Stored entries
--- --- ---

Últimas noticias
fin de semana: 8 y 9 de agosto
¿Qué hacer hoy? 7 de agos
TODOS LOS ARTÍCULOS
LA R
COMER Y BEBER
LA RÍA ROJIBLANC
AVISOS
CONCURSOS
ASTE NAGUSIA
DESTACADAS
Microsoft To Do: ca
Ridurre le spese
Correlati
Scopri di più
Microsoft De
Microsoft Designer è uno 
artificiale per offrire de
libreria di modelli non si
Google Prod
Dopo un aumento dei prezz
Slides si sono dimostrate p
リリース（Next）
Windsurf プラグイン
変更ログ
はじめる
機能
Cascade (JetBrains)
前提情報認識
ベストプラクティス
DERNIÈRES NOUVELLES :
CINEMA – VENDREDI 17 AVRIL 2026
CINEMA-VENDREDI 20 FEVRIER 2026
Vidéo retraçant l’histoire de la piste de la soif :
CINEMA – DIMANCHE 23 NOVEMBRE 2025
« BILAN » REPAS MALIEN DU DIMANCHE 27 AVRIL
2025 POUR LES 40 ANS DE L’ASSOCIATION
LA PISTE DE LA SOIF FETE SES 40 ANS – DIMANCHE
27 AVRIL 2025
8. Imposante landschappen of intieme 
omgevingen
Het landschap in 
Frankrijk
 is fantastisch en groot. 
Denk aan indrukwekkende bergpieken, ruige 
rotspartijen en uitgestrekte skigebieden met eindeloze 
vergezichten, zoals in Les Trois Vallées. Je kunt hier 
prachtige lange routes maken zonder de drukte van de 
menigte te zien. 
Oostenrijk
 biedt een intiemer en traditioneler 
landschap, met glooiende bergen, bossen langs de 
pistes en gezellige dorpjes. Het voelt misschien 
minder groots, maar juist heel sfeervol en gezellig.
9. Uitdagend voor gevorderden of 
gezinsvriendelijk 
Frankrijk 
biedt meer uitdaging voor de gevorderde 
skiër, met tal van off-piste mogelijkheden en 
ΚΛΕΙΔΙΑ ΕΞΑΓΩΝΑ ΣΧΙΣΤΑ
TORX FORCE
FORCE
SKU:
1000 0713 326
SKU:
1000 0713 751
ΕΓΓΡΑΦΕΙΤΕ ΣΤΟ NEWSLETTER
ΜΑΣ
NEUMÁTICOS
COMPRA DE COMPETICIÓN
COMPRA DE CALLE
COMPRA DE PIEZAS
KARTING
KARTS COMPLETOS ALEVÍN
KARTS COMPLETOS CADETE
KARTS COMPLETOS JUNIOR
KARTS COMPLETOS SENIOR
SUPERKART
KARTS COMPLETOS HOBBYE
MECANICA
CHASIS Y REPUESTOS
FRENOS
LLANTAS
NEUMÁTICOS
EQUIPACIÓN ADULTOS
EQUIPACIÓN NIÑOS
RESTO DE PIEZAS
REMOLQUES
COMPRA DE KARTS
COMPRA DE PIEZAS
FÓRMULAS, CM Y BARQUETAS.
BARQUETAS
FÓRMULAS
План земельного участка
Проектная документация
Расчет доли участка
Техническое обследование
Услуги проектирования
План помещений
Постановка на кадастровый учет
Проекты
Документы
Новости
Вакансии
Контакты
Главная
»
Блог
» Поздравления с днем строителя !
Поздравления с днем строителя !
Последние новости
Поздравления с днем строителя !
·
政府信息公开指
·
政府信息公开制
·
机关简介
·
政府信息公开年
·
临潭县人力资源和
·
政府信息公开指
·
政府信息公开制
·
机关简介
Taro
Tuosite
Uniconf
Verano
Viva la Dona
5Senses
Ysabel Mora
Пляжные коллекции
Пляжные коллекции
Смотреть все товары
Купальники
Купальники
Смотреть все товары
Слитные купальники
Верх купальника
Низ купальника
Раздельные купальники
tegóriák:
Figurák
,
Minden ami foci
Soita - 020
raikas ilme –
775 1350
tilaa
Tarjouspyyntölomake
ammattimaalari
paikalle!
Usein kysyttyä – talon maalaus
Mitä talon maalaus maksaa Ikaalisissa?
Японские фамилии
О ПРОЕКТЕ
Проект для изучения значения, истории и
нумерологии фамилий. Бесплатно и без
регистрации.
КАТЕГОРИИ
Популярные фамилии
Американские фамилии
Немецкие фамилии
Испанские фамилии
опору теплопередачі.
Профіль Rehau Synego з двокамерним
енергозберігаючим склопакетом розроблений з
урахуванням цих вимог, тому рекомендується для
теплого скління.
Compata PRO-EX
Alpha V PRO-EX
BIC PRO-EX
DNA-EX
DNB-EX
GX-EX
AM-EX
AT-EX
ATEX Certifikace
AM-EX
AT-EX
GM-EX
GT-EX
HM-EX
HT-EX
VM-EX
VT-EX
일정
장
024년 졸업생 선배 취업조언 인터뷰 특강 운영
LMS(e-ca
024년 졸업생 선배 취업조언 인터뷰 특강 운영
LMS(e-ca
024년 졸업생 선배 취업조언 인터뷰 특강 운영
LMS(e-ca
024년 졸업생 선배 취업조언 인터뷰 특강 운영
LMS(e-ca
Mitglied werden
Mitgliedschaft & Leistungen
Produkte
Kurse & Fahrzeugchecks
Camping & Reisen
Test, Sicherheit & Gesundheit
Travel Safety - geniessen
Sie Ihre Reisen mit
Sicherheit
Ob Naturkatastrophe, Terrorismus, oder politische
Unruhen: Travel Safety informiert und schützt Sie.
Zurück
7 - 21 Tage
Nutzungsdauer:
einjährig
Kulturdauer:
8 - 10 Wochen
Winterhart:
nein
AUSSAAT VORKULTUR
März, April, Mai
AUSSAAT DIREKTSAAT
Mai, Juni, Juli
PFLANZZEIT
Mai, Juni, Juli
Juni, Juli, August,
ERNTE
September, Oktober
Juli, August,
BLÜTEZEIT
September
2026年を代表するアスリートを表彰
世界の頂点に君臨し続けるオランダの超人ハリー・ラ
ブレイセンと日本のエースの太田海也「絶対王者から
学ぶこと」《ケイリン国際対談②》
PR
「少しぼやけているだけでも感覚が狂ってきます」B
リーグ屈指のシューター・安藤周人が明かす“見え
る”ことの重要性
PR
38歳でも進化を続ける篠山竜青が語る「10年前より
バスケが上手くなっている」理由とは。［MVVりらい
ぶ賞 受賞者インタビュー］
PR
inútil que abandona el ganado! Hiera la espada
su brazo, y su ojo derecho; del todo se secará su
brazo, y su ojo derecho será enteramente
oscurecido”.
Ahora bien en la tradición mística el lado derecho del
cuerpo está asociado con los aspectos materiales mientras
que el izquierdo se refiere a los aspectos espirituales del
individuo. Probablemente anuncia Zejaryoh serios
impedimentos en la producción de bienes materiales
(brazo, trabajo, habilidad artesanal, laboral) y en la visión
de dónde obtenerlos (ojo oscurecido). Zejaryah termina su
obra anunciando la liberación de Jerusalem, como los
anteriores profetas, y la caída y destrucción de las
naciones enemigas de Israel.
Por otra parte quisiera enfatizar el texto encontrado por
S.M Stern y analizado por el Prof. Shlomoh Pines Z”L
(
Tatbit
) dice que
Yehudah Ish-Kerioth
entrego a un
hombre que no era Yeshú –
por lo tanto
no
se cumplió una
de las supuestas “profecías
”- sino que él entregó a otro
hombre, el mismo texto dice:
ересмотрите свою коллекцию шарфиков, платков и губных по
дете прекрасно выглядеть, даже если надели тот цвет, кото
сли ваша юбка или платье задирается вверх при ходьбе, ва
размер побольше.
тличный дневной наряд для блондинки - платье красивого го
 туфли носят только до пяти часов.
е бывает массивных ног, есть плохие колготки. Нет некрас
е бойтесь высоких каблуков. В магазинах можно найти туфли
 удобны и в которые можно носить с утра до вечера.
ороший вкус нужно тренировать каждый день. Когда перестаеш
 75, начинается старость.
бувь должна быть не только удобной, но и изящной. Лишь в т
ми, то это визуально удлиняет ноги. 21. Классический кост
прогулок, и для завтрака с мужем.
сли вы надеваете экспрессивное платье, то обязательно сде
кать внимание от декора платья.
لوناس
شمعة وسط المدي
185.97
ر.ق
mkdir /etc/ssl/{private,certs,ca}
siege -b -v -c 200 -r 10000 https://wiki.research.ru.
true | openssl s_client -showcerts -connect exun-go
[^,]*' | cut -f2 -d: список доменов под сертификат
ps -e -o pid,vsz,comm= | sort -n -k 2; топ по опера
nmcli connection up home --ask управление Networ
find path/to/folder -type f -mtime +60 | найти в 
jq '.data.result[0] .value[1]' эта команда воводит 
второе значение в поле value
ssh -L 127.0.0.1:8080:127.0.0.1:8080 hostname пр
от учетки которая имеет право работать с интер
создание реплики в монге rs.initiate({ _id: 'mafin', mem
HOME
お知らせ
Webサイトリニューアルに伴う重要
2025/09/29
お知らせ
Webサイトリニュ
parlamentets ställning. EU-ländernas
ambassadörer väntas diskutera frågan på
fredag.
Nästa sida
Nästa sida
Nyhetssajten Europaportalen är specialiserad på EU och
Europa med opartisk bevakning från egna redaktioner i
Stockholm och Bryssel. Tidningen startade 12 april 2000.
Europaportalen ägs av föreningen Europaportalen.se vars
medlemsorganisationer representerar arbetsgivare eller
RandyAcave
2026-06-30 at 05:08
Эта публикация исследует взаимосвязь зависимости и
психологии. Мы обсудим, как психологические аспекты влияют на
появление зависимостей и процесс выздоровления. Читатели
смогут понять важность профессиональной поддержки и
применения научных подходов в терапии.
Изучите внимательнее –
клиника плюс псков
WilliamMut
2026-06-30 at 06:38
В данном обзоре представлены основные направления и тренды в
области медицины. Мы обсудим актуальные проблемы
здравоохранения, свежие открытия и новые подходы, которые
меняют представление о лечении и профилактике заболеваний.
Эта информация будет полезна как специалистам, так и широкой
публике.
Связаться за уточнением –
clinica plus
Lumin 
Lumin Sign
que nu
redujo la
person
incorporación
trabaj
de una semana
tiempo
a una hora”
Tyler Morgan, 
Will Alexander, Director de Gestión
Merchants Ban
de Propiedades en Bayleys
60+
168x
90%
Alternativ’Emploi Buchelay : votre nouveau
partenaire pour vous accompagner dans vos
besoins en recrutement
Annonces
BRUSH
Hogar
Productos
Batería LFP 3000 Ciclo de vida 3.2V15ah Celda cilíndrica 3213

--- --- ---

DIRECTIVE: Return each row above that contains the string "oscurecido". The match is case-sensitive.

OUTPUT:
oscurecido”.
de dónde obtenerlos (ojo oscurecido). Zejaryah termina su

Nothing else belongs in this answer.